To quantitatively assess the model’s accuracy and facilitate model comparison, several statistical indicators are used, namely, the Pearson correlation coefficient (R), median bias (MB), mean absolute error (MAE), and root-mean-square error (RMSE). Additionally, to assess the uncertainties of satellite AOD retrievals, we employ the expected errors (EE) for AOD retrievals from the MODIS Deep Blue algorithm over land (Equation 8) (Hsu et al., 2013) and the criteria for AOD retrievals in the Global Climate Observation System (GCOS) (Equation 9) (GCOS, 2010).
\(EE=\pm(0.05+20\%\times\tau_{\text{observation}})\) (8)
\(GCOS=\pm maximum(0.03,\ 10\%\times\tau_{\text{observation}})\) (9)
Results and discussion
Feature contribution analysis using XAI
DL models are commonly seen as black boxes, but with the emergence of XAI, their internal workings can be unveiled. Here, we select the advanced SHapley Additive exPlanation (SHAP) method to investigate and understand the driving factors in the Landsat AOD retrieval by assessing the contribution of input variables through the computation of Shapley values (Figure 2). SHAP, with its exceptional model-agnostic nature, can offer both local and global interpretability, thereby ensuring transparency, fairness, and interpretability across a diverse AI, especially DL applications (Lundberg and Lee, 2017). Our findings demonstrate that coastal aerosol channel within the deep-blue wavelength (Band 1) exert the most significant contribution, with the highest SHAP value of approximately 36% among all features, followed by the blue channel (Band 2), accounting for ~9%. The contributions of discrete channels to the AOD retrieval tend to gradually decrease as wavelengths increase, consistent with the decreasing sensitivity of the aerosol signal to apparent reflectance (Figure S2). Nevertheless, these contributions remain substantial, and the total contribution of all channels, spanning from visible to shortwave infrared wavelengths, amounts to approximately 58%, underscoring the considerable importance of multi-band information in aerosol retrievals.

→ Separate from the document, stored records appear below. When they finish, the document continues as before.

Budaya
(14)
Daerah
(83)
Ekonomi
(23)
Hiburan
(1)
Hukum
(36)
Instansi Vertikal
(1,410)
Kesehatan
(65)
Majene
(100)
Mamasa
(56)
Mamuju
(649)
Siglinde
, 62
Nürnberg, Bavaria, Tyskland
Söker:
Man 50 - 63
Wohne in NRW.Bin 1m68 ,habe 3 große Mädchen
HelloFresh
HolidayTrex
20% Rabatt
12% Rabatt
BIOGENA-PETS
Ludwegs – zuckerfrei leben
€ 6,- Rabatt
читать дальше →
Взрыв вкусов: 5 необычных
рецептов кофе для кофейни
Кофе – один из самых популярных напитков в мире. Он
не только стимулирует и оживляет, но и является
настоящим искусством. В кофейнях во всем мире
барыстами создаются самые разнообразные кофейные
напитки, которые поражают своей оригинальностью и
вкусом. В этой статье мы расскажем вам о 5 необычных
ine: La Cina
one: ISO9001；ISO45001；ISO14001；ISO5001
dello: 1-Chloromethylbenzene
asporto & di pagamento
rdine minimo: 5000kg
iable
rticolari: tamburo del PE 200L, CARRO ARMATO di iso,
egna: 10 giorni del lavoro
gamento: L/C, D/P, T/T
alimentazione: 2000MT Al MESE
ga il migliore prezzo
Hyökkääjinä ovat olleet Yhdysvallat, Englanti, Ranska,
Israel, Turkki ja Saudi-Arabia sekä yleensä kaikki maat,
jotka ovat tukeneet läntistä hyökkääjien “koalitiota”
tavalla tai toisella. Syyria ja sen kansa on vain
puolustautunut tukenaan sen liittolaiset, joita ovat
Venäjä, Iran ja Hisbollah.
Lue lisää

Observation angles, especially solar zenith and scattering angles, also have great impacts on the AOD retrieval (total SHAP = 19%). Furthermore, multi-dimensional information encompassing space, time, and altitude, as well as surface NDVISWIR, also play important roles (SHAP = 2–11%) in enhancing the AOD retrieval within the Transformers model. These results illustrate the rationale behind our feature selection, contributing to a deeper understanding of the physical interpretability of DL.